The Sacramento Bee (California)
The elections are over, and so is the nation’s gas holiday. Whether the two are connected depends on one’s perspective.
After plunging about $1 a gallon since late spring, gasoline prices have stabilized and are edging back up. Industry consultant David Hackett said gas will continue to rise for the foreseeable future, although motorists will be spared huge increases.
Industry analysts say the uptick is largely the result of higher crude oil prices, which have firmed up lately in part because some members of OPEC are talking about limiting supplies.
Hackett said California prices also are being influenced by some refinery production problems in the Los Angeles area, although they’re not believed to be severe.
Then, of course, there’s an alternative theory behind the latest fluctuations: politics.

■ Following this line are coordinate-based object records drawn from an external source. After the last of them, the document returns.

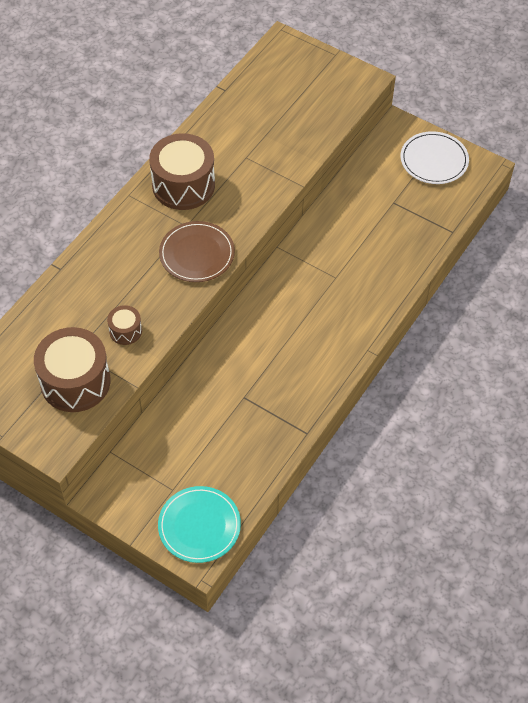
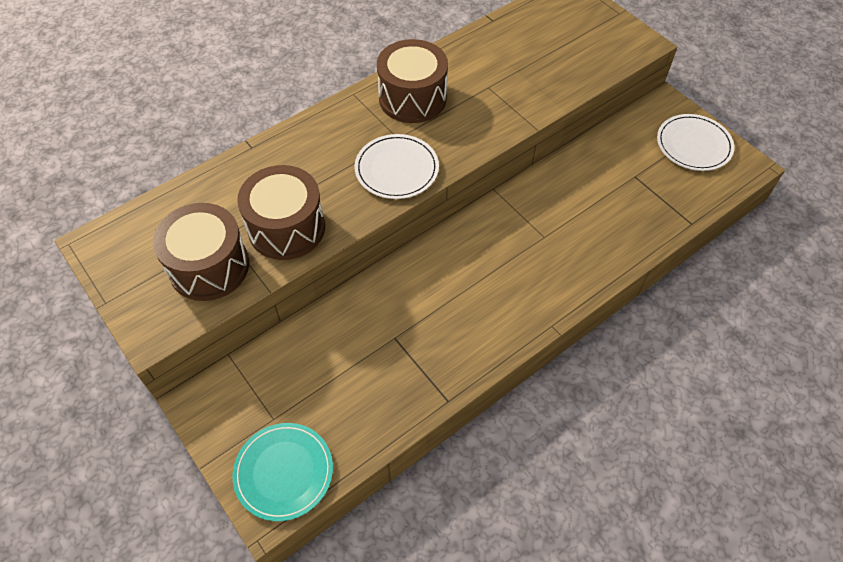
camera: 20 degrees right, 0 degrees up
brown drum [107,305,142,345] -> brown drum [237,165,325,260], size x2.07
brown plate [159,221,235,282] -> white plate [355,134,439,199]

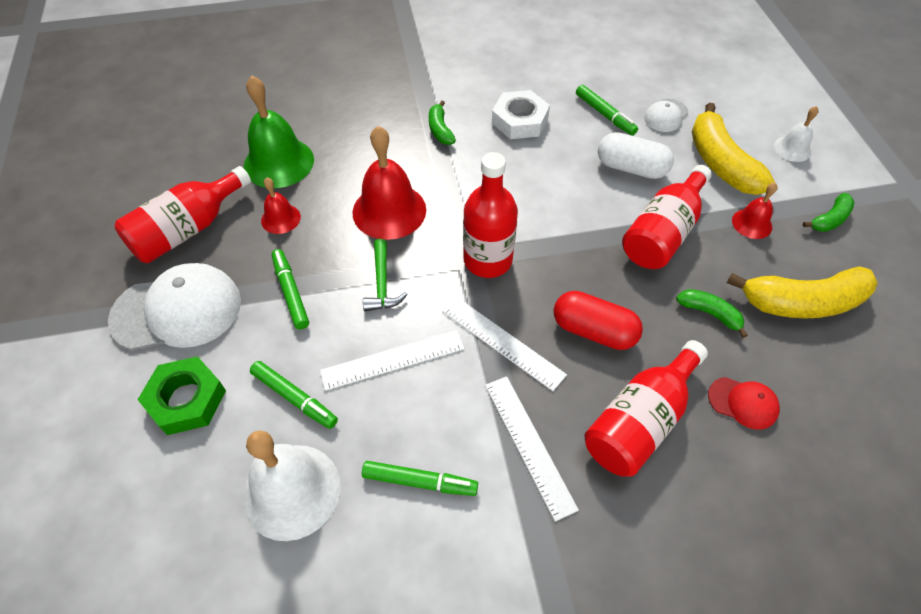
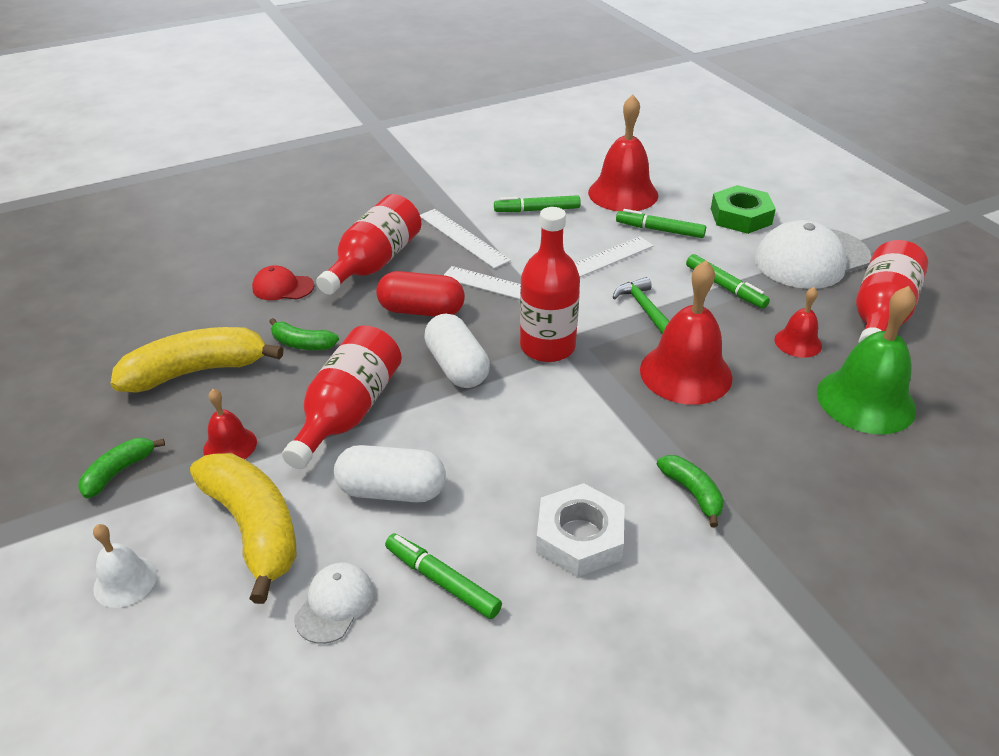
camera: 165 degrees right, 15 degrees down
white bell [243,430,340,541] -> red bell [588,95,658,211]
none -> white capsule [424,313,490,388]

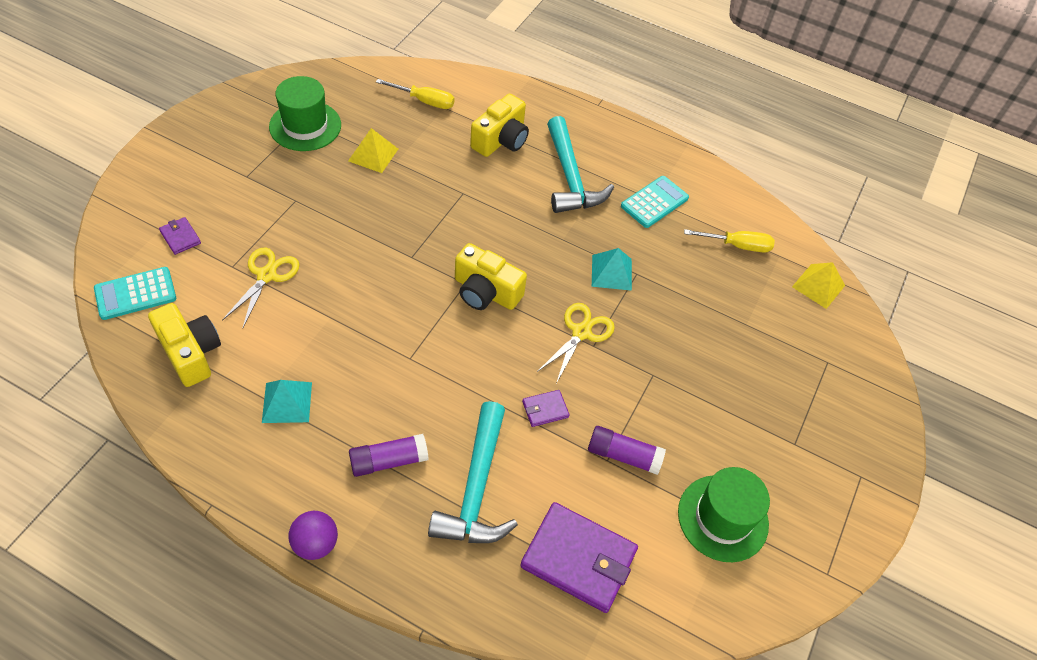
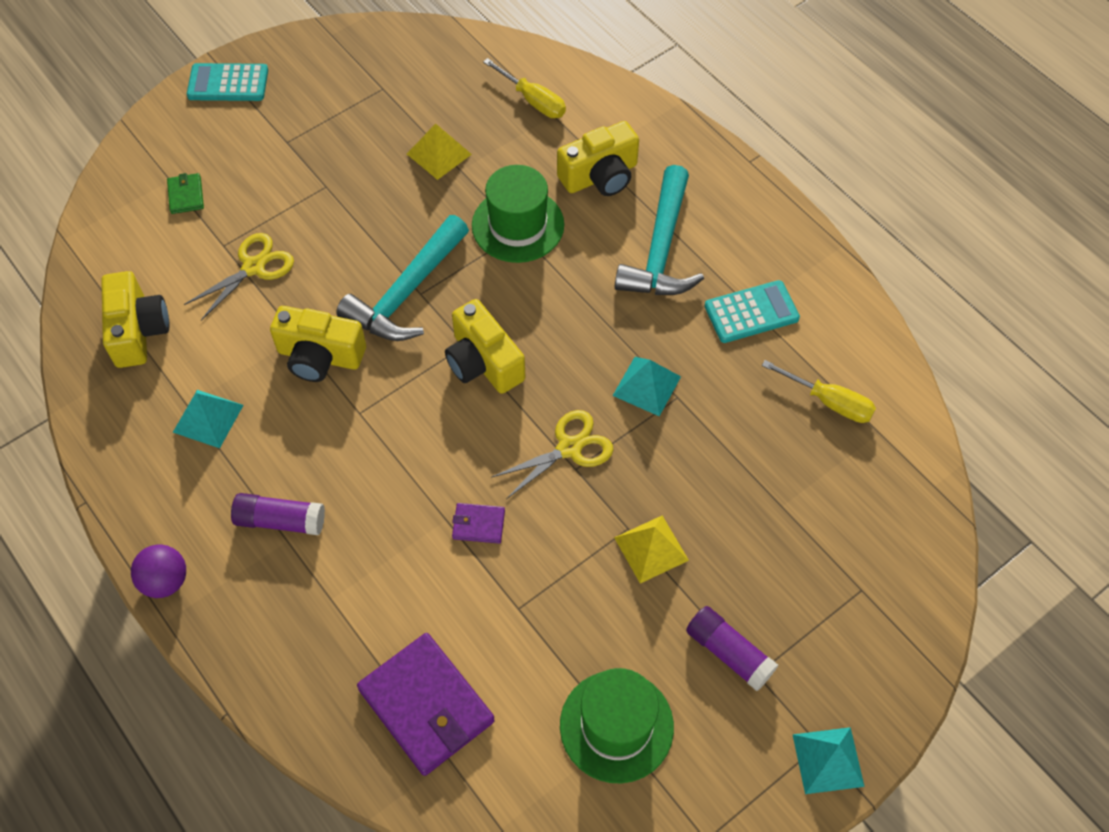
camera: 30 degrees right, 5 degrees up
turquoise calculator [94,267,176,320] -> turquoise calculator moved to [187,63,268,101]
purple wallet [159,217,201,255] -> green wallet [167,173,204,214]
green hat [269,76,341,151] -> green hat moved to [472,165,564,263]
turquoise hammer [428,401,518,543] -> turquoise hammer moved to [336,215,469,341]
purple glue stick [588,426,666,475] -> purple glue stick moved to [686,606,778,691]
yellow pyramid [792,262,845,309] -> yellow pyramid moved to [614,516,689,583]
none -> yellow camera [270,306,366,382]
none -> turquoise pyramid [792,727,865,794]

Some 42 percent of Americans believe the Bush administration somehow drove gas prices down to help Republicans in the elections, according to a Gallup Poll last month. Democrats were far more likely to believe the theory than Republicans, the poll said.
“There was a political motive to keep gasoline prices low,” said Jamie Court, president of the Foundation for Taxpayer and Consumer Rights in Santa Monica. “Now that the election’s over, we’re going to see prices going up. … Oil companies are going to go back to artificially shorting the market.”
Californians paid an average of $2.43 a gallon Thursday for self-serve regular, up 2 cents from the day before, according to AAA. That was 95 cents cheaper than the $3.38 record set May 18.
The Sacramento average increased 2 cents to $2.34 a gallon, 93 cents below the mid-May peak of $3.27.
Filling up at the Shell station at Bradshaw and Old Placerville roads east of Sacramento on Thursday, motorist Tom Franklin wasn’t ready to embrace the political theory. But he wouldn’t rule it out, either.
“I wouldn’t put it past ’em,” the Natomas resident said as he filled his Honda Accord with $2.40-a-gallon regular.
Industry officials dismissed the theory. They say gas prices rose last spring because crude prices shot up, and those costs were driven by tensions over Iran’s nuclear program. Some refiners in the eastern United States also were struggling to convert their facilities from the fuel additive MTBE to ethanol, causing additional upward pressure.
Hackett said prices then fell because of the self-correcting power of market forces. When the price hit a statewide record $3.38 in May, a “crush of huge volumes of imports” knocked the price down, he said.
In addition, refiners around the country worked feverishly to avoid a repeat of the post-Katrina supply shortage of 2005, said Joe Sparano of the Western States Petroleum Association, a Sacramento trade and lobbying group.
“There was a lot of inventory that went into tankage in expectation that there might be hurricanes,” he said.
When the hurricane season fizzled, the nation was left with a surplus of gas and oil, resulting in a steep plunge in price, Sparano said. Prices appear to be stabilizing now that the excess has been largely used up, he said.
That affects what consumers pay. “Have retail prices… bottomed out for now? The answer is probably yes,” said Hackett, who heads Stillwater Associates consulting in Irvine. “(But) I don’t see any big price spike.”
Tom Kloza, director of editorial content at the Oil Price Information Service, agreed that a major surge in price is unlikely.
“This is not the next march” to $3 a gallon, he said in an e-mail from his office in New Jersey.
Behind the latest uptick is a rebound in the price of crude oil, which crested at more than $77 a barrel over the summer and then fell to around $58.
Now crude is moving back up. Analysts cited the onset of winter, which brings demands for heating oil, along with recent threats by some OPEC oil ministers to scale back production. The price rose $1.33 Thursday to $61.16 on the New York Mercantile Exchange, with traders pointing to uncertainty over the Democrats winning control of Congress.
The high prices earlier this year generated a combined $31.6 billion in third-quarter profits for five of the world’s largest oil companies: ExxonMobil, Chevron, ConocoPhillips, BP and Royal Dutch Shell.
All of which had motorists grumbling at the Bradshaw Road Shell station.
“Somebody’s lining their pockets with the money,” said Stephanie Hoadley as she filled up her Volkswagen Beetle. “Just another thing to be let down about.”